══ DOCUMENT SECTION
Confidence Activities


In the following section, we provide multiple examples, options, and variations of activities and instructional strategies that are aligned with the Confidence MDP in order to be as comprehensive and specific as possible. However, this does not mean that teachers must use all of these strategies to enact the Confidence MDP, nor that these strategies are the only way to do so. We encourage teachers to use their professional discretion to select what will work best for them and their classrooms, and to modify and innovate on these strategies.

Because the five MDPs are synergistic, some activities found in this MDP overlap or align strongly with activities found in other MDP sections. This alignment is conveyed through color-coded dots in the activity-specific page (“Learn More”).
════
- SHORT PROBLEM 1 -
Gather every line of the records that contains the string "EDGE", matching case exactly.
══ GIVEN DATA
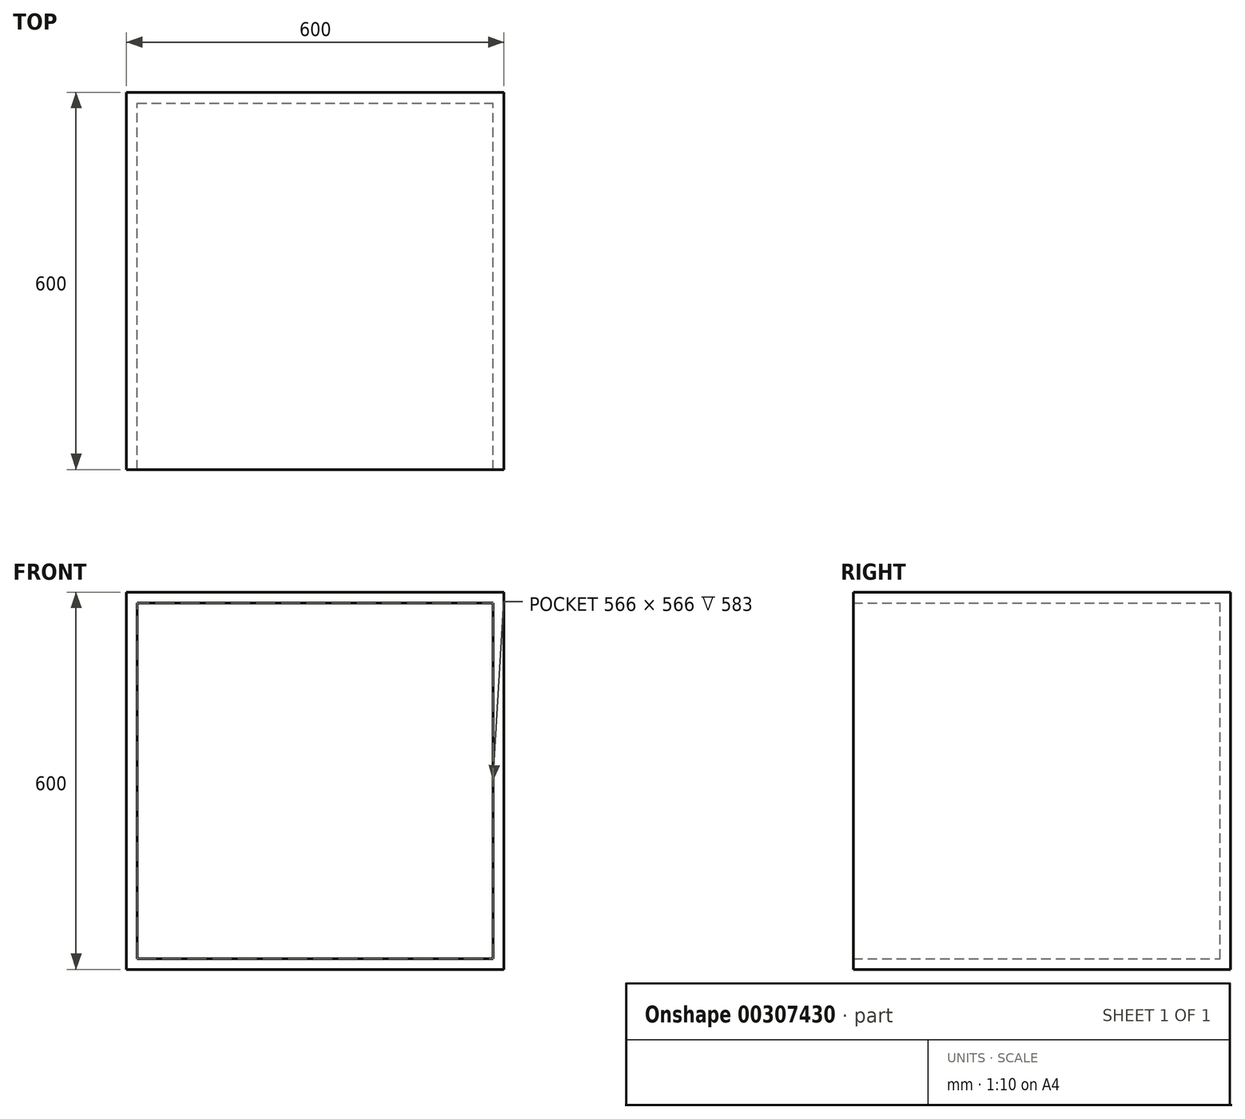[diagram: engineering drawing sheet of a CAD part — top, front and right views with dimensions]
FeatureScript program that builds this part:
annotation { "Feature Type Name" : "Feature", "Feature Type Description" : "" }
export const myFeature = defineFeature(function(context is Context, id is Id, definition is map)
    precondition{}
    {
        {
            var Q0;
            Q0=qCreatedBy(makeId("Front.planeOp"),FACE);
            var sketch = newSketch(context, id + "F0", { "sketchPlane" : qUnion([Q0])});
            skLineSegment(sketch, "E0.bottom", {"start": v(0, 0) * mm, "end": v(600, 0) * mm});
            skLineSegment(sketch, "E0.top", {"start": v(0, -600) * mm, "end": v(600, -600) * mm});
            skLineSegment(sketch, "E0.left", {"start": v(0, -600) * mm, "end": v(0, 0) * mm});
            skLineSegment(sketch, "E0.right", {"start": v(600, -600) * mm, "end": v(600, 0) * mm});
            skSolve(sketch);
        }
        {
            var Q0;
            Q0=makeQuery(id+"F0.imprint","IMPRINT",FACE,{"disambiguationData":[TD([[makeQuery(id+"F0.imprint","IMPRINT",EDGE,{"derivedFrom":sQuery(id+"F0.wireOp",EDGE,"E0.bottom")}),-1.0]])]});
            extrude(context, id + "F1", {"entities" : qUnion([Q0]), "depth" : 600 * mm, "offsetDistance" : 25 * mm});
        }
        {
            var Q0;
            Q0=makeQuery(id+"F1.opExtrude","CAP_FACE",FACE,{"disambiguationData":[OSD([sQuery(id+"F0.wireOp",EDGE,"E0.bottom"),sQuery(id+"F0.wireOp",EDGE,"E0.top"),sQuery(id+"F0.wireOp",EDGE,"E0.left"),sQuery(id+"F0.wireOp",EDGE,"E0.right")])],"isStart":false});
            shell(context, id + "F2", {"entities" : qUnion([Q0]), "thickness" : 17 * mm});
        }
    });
════
══ GIVEN DATA
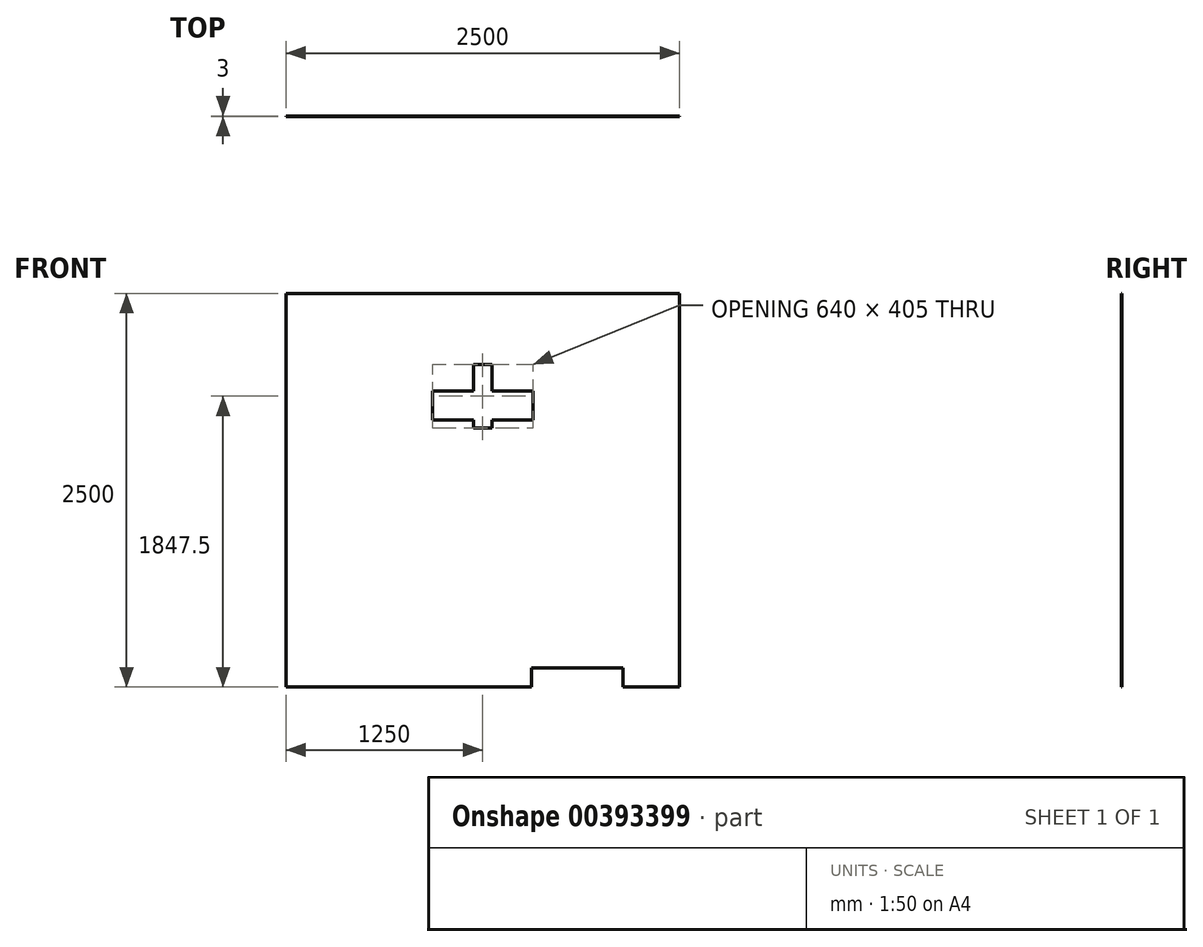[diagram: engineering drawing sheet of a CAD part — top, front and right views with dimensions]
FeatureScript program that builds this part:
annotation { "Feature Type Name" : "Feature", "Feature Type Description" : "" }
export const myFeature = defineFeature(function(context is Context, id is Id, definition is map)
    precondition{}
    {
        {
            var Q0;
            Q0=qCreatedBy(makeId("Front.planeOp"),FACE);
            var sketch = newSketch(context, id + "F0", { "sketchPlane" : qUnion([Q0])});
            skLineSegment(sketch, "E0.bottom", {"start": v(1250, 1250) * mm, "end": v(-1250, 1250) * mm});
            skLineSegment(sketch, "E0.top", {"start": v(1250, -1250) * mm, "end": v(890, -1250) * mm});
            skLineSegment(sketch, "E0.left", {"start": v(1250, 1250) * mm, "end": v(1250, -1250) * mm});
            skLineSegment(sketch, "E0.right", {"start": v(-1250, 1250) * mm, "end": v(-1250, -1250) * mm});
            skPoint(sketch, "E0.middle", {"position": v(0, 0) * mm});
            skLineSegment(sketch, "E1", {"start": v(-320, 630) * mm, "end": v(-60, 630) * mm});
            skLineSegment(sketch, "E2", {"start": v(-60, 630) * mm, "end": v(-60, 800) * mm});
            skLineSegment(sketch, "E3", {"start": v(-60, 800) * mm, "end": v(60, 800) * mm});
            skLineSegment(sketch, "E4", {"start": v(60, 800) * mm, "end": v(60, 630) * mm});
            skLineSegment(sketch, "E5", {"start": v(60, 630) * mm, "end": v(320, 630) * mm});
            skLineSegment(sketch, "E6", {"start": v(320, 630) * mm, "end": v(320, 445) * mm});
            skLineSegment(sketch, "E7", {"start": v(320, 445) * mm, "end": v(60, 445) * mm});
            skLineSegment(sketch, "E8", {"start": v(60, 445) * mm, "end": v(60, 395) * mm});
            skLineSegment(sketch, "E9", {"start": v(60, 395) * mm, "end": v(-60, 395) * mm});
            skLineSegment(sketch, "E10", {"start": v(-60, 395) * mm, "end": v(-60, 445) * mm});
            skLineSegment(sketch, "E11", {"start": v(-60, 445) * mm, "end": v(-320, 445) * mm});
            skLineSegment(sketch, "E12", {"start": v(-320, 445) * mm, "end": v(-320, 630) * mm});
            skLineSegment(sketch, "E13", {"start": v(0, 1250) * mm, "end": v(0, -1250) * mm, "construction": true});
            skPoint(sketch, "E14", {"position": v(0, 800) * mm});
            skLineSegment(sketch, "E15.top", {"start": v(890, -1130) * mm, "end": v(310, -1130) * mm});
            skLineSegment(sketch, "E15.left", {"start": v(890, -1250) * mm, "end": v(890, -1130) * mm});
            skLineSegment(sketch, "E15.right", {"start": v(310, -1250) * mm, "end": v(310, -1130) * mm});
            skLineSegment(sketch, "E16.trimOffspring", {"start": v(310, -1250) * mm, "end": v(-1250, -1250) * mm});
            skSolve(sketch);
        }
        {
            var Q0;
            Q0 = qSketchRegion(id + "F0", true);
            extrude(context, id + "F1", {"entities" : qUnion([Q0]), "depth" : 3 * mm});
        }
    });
════
══ GIVEN DATA
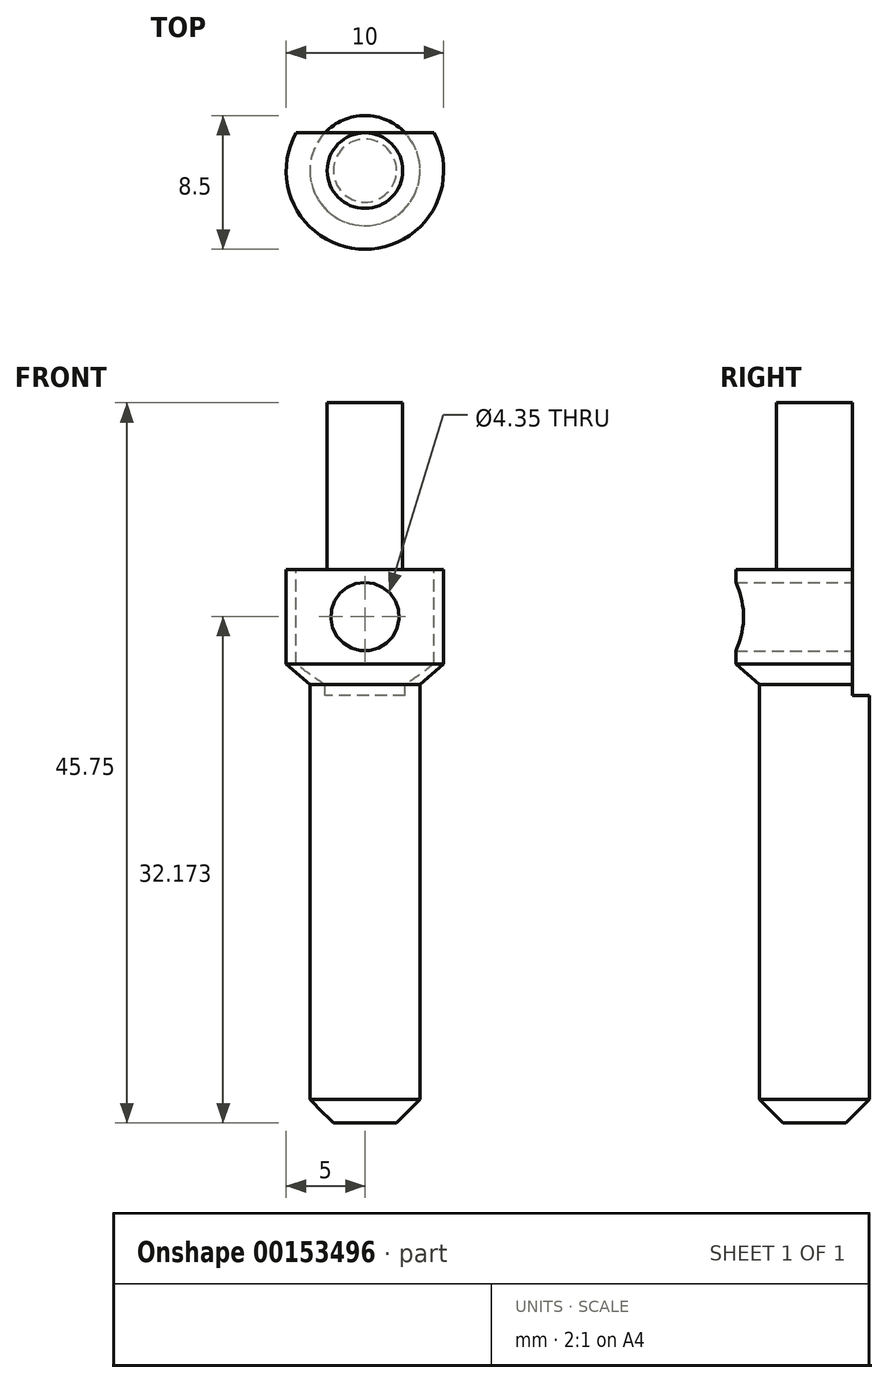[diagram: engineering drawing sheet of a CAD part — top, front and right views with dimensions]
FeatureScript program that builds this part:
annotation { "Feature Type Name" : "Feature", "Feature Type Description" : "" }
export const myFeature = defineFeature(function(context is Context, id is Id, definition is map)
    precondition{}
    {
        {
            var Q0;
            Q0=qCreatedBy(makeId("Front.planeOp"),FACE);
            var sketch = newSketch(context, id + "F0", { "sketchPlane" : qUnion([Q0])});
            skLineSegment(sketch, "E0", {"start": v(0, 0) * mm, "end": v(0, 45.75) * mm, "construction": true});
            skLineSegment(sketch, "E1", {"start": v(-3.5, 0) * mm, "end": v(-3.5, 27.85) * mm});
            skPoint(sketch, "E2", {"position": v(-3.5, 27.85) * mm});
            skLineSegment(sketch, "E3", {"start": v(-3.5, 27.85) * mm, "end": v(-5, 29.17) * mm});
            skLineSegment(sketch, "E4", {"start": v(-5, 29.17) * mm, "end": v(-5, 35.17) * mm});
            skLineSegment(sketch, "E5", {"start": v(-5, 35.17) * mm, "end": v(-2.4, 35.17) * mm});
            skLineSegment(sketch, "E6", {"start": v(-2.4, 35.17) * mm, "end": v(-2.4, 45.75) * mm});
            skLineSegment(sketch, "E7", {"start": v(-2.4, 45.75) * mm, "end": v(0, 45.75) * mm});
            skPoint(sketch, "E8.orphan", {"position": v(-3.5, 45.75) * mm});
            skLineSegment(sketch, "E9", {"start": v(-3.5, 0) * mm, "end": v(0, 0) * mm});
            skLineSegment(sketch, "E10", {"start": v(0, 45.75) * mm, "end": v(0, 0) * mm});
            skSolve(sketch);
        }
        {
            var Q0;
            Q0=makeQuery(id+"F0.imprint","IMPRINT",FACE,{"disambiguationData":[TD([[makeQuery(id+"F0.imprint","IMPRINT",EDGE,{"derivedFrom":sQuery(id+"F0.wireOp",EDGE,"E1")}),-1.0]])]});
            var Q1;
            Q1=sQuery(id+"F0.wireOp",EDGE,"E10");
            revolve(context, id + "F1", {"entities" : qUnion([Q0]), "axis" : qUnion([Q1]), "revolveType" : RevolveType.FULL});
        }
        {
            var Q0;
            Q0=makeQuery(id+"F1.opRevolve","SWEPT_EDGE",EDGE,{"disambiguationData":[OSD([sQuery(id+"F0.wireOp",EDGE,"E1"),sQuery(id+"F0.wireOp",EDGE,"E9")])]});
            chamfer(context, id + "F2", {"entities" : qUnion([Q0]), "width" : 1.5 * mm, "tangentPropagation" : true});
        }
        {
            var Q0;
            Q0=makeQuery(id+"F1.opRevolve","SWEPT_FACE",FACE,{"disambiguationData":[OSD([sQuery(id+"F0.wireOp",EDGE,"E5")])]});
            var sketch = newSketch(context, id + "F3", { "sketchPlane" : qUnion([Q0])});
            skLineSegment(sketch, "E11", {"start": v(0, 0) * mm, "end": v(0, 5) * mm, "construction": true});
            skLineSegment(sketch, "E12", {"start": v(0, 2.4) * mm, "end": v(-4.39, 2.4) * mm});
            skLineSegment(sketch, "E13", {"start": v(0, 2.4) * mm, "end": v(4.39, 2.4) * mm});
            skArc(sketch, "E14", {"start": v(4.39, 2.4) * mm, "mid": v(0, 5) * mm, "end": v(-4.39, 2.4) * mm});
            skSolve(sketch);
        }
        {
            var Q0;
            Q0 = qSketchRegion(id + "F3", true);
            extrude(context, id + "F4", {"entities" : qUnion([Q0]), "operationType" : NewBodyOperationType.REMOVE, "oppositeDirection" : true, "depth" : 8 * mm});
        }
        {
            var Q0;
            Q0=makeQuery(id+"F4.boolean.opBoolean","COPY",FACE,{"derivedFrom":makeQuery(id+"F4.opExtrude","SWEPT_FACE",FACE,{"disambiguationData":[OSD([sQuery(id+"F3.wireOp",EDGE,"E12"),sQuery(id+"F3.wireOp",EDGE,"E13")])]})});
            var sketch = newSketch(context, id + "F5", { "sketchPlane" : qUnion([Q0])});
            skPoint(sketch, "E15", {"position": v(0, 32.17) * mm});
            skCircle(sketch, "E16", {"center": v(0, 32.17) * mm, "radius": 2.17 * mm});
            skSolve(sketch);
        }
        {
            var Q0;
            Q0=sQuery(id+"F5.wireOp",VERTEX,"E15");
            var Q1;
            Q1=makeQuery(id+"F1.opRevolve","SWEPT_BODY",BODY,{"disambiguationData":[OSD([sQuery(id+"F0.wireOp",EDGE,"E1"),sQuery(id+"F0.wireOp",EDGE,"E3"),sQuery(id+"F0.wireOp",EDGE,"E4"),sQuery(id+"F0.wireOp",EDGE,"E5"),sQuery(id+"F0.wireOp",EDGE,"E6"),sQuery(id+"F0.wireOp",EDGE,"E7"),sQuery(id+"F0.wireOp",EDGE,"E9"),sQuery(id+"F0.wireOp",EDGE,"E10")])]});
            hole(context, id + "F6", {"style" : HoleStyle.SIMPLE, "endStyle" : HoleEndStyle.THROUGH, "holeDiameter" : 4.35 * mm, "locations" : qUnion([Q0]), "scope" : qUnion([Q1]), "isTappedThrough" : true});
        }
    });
════
- SHORT PROBLEM 2 -
For each statement below, say whether it agrees with the Confidence Activities text, answering yes or no and quoting the deciding words of that text: (a) Teachers must use all of the listed strategies to enact the Confidence MDP. (b) Alignment between activities in different MDP sections is shown with color-coded dots. (c) There are five MDPs.

- COMPLETE RESPONSE 1 -
            Q0=makeQuery(id+"F0.imprint","IMPRINT",FACE,{"disambiguationData":[TD([[makeQuery(id+"F0.imprint","IMPRINT",EDGE,{"derivedFrom":sQuery(id+"F0.wireOp",EDGE,"E0.bottom")}),-1.0]])]});
            Q0=makeQuery(id+"F1.opExtrude","CAP_FACE",FACE,{"disambiguationData":[OSD([sQuery(id+"F0.wireOp",EDGE,"E0.bottom"),sQuery(id+"F0.wireOp",EDGE,"E0.top"),sQuery(id+"F0.wireOp",EDGE,"E0.left"),sQuery(id+"F0.wireOp",EDGE,"E0.right")])],"isStart":false});
            Q0=makeQuery(id+"F0.imprint","IMPRINT",FACE,{"disambiguationData":[TD([[makeQuery(id+"F0.imprint","IMPRINT",EDGE,{"derivedFrom":sQuery(id+"F0.wireOp",EDGE,"E1")}),-1.0]])]});
            Q1=sQuery(id+"F0.wireOp",EDGE,"E10");
            Q0=makeQuery(id+"F1.opRevolve","SWEPT_EDGE",EDGE,{"disambiguationData":[OSD([sQuery(id+"F0.wireOp",EDGE,"E1"),sQuery(id+"F0.wireOp",EDGE,"E9")])]});
            Q0=makeQuery(id+"F1.opRevolve","SWEPT_FACE",FACE,{"disambiguationData":[OSD([sQuery(id+"F0.wireOp",EDGE,"E5")])]});
            Q0=makeQuery(id+"F4.boolean.opBoolean","COPY",FACE,{"derivedFrom":makeQuery(id+"F4.opExtrude","SWEPT_FACE",FACE,{"disambiguationData":[OSD([sQuery(id+"F3.wireOp",EDGE,"E12"),sQuery(id+"F3.wireOp",EDGE,"E13")])]})});
            Q1=makeQuery(id+"F1.opRevolve","SWEPT_BODY",BODY,{"disambiguationData":[OSD([sQuery(id+"F0.wireOp",EDGE,"E1"),sQuery(id+"F0.wireOp",EDGE,"E3"),sQuery(id+"F0.wireOp",EDGE,"E4"),sQuery(id+"F0.wireOp",EDGE,"E5"),sQuery(id+"F0.wireOp",EDGE,"E6"),sQuery(id+"F0.wireOp",EDGE,"E7"),sQuery(id+"F0.wireOp",EDGE,"E9"),sQuery(id+"F0.wireOp",EDGE,"E10")])]});

- COMPLETE RESPONSE 2 -
(a) No: "this does not mean that teachers must use all of these strategies to enact the Confidence MDP"
(b) Yes: "This alignment is conveyed through color-coded dots in the activity-specific page"
(c) Yes: "Because the five MDPs are synergistic"